I have an international business degree, Diploma in Human Resources Management, ACFS and I have also done other courses such as Prince 2 Project Management.

What drew you to the counter fraud industry?

I thrive in demanding and challenging environments – there isn’t a day or a case that is ever the same which makes my job interesting. I am not the kind of person to sit at a desk 9-5 so the variety of work that my job entails is perfect for me. I am a people person and can talk the hind legs off a donkey so interacting and building relationships with people of all staff levels in a variety of sectors is well suited to my personality.

My line of work also offers continual learning, and you will learn a lot about processes and procedures.

What skills (hard or soft) should someone have in your field?

Soft skills – I think interpersonal skills is key – you need to be confident training people and presenting. Additionally, you need to build rapport with people so that they feel comfortable raising concerns, which can be very overwhelming and stressful.

Hard skills – Some cases can be quite lengthy and there is a lot of analysis so good concentration and analytical skills is also essential. We need to ensure we don’t miss key bits of evidence and that we follow all reasonable lines of enquiry to prove or disprove fraud and/or bribery when allegations are received. We also need to write prosecution files and take witness statements so good reading and math skills are vital.

What advice do you have for someone new/wishing to enter the counter fraud industry?

It’s an interesting job but it’s so easy to get complacent – no two cases are the same although the allegations might be. Therefore, it is key to treat every case with a fresh pair of eyes and to not make assumptions but to always go off the evidence and facts.

Best/worst job decision you have ever made?

That’s a good question – I once identified a £2M fraud in a case I was told to drop. It’s nice when you have a hunch and follow your instincts which is something you do develop with experience.

Worst decision – I wouldn’t say I have made a bad decision, but I do tend to overthink and not switch off from work which I would say is an ongoing bad decision!

What is your greatest career strength?

I have a very inquisitive mind and I am good at thinking outside the box – I often don’t stop thinking which is great for investigations but bad for sleep sometimes!

How has the counter fraud industry changed since you started?

In terms of the industry itself, I think people are now recognising the need for Counter Fraud Specialists and prevention and detection methods. I have seen the industry progress and we now use a lot of data analytics, behavioural analytics, and Artificial Intelligence to assist with prevention and detection.

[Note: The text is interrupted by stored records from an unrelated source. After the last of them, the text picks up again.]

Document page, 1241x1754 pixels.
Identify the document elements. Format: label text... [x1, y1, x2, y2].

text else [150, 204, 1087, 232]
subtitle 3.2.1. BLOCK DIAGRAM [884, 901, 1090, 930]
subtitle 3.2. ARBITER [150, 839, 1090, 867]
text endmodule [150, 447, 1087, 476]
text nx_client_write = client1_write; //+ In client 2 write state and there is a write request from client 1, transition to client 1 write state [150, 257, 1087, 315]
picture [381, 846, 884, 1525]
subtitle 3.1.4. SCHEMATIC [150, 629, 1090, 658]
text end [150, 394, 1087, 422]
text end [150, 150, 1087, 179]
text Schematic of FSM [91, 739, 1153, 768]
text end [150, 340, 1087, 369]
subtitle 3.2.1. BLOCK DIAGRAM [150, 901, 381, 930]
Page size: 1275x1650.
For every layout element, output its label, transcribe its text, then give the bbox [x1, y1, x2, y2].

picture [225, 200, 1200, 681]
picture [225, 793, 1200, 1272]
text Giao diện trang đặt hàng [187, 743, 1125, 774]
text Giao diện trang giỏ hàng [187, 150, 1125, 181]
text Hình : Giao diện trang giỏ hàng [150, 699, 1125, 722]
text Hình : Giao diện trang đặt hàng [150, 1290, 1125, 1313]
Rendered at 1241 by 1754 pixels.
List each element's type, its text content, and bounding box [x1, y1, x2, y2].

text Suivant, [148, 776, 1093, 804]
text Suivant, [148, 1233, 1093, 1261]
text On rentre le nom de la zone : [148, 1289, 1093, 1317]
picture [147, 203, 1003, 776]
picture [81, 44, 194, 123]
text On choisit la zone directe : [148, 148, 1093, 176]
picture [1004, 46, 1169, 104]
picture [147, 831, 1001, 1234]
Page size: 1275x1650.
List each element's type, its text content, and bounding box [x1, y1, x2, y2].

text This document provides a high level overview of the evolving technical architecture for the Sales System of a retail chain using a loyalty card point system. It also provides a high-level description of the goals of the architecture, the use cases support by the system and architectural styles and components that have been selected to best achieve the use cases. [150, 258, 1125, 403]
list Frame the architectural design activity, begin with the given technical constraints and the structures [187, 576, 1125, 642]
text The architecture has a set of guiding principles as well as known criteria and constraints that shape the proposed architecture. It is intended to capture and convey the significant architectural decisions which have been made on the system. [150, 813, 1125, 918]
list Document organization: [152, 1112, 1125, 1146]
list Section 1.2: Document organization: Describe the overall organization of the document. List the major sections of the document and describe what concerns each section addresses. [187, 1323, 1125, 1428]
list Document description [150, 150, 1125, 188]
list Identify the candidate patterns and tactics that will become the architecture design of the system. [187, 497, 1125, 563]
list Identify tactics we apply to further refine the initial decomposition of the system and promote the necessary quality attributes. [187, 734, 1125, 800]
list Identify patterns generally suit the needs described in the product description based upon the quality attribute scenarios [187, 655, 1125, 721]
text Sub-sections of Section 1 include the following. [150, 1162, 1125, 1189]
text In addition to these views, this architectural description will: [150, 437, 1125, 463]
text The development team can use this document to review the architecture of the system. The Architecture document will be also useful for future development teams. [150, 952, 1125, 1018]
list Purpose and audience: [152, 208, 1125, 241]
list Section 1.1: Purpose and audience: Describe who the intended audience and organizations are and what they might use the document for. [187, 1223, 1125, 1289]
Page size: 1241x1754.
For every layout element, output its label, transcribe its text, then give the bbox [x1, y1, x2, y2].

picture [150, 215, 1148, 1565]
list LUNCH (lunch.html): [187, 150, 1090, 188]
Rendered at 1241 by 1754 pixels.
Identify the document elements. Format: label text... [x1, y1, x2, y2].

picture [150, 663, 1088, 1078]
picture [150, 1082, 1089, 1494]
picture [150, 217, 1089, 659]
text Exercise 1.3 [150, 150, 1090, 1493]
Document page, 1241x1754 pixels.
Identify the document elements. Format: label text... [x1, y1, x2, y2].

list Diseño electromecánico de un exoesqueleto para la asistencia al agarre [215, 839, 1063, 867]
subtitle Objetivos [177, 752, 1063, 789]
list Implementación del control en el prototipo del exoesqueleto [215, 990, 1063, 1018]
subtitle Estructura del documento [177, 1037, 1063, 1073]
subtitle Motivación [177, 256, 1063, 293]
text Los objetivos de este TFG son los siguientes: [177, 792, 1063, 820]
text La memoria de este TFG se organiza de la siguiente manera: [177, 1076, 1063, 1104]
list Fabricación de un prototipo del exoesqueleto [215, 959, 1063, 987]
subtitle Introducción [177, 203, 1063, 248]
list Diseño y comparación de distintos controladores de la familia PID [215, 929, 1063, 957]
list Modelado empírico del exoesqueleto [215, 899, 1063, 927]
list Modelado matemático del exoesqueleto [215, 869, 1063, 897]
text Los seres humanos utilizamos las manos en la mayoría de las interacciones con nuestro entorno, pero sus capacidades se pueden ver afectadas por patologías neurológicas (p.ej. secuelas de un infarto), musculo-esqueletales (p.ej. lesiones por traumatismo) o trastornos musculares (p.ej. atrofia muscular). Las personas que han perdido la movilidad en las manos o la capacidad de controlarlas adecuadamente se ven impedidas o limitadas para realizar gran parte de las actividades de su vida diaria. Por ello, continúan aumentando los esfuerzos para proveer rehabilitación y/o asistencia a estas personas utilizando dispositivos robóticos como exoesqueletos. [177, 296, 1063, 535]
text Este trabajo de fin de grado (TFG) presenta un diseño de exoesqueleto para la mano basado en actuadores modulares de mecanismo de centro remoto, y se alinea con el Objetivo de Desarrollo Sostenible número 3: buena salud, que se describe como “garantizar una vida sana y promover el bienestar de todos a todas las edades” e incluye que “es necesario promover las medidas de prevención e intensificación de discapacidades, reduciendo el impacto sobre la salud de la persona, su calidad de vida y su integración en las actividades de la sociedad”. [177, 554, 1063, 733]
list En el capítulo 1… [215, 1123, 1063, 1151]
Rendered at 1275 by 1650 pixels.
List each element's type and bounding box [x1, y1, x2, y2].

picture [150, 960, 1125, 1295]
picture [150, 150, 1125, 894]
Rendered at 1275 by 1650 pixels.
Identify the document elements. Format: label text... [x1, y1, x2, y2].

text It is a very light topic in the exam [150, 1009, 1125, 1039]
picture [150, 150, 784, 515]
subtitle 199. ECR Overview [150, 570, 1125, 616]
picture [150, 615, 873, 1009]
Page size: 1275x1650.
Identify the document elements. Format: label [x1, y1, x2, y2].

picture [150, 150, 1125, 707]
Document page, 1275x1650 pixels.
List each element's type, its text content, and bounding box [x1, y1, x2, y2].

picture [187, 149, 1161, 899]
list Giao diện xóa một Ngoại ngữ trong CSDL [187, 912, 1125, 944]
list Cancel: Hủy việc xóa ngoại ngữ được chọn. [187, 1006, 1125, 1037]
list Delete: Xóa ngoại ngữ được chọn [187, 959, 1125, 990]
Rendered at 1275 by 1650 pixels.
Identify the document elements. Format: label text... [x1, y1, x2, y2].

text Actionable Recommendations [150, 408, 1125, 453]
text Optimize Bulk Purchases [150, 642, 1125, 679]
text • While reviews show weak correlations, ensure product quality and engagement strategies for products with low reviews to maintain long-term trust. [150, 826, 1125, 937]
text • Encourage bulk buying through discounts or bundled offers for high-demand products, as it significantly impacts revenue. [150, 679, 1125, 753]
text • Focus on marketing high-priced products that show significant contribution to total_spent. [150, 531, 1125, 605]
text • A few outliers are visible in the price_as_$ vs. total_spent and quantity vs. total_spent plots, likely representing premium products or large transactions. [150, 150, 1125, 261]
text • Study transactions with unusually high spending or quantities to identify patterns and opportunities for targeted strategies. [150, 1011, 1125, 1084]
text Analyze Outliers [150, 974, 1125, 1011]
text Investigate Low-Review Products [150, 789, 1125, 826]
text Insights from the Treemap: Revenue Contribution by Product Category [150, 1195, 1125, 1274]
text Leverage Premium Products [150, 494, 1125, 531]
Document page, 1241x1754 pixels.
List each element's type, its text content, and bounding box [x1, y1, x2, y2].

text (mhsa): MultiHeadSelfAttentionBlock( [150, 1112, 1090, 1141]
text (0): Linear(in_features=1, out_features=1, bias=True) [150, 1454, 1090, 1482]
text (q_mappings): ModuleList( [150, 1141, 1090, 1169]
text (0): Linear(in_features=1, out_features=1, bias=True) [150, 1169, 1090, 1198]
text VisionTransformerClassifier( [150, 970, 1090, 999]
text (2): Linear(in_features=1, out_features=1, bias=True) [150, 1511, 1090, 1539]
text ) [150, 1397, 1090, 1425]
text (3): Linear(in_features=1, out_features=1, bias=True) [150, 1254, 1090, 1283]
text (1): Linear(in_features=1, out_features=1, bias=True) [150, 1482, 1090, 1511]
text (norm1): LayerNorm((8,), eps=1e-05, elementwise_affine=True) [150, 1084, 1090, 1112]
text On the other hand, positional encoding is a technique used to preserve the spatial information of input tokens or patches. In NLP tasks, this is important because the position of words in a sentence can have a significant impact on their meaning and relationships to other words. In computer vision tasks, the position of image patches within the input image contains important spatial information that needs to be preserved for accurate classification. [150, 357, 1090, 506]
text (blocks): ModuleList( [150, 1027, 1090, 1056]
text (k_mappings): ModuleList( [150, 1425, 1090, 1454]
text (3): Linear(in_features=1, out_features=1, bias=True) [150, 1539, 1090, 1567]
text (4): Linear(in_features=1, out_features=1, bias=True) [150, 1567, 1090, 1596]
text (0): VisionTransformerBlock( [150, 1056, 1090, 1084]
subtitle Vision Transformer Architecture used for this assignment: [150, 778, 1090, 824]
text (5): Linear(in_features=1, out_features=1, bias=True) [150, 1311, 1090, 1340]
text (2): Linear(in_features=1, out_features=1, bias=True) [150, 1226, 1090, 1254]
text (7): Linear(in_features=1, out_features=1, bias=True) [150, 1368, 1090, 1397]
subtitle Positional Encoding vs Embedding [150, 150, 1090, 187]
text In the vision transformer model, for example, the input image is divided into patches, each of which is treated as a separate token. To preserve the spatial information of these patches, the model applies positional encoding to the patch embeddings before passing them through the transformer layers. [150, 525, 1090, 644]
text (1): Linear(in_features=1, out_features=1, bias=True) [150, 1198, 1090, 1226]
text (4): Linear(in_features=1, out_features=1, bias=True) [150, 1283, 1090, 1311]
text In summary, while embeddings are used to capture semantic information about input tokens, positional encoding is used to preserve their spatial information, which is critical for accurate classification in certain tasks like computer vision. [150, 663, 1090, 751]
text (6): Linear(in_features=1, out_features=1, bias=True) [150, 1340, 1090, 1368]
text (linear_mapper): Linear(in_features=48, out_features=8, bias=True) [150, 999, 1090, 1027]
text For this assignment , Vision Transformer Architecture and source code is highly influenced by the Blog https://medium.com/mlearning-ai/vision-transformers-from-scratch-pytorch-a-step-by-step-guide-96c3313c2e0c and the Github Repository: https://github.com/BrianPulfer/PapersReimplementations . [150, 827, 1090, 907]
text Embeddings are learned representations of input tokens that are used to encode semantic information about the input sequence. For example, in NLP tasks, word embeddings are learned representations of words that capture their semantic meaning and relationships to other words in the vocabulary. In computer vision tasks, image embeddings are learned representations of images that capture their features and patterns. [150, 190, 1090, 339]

I think it’s an exciting time to begin a career in Counter Fraud.

However, on another hand, I do think publicity of Counter fraud cases and roles is very poor – I think these needs to rapidly increase. For example, romance fraud is increasing significantly but I see very little exposure about this. We often see awareness after an incident has occurred (reactive awareness) as opposed to proactive awareness.

How do you think COVID-19 has impacted counter fraud training and investigations?

I think it has impacted our role in both good and bad ways – Remote awareness has allowed us to spend less time travelling however this method prevents us from having private and personal conversations which usually help to build people’s confidence when raising concerns. It is important that we do not become complacent and that we do still visit clients and attend team meetings because fraud is currently the number one crime, and we have a duty to raise awareness.

What has been your biggest challenge and how did you overcome it?

I think trying to remain detached from witnesses is a challenging part of the job. Fraud often occurs due to bad management, and it can be quite hard to inform a manager that an employee has committed fraud because they haven’t done their job properly, especially when they are very upset. Often people who commit fraud abuse their colleagues’ trust so whilst I must tell managers it’s their own fault, I do feel sorry for them as they are also a victim of the crime.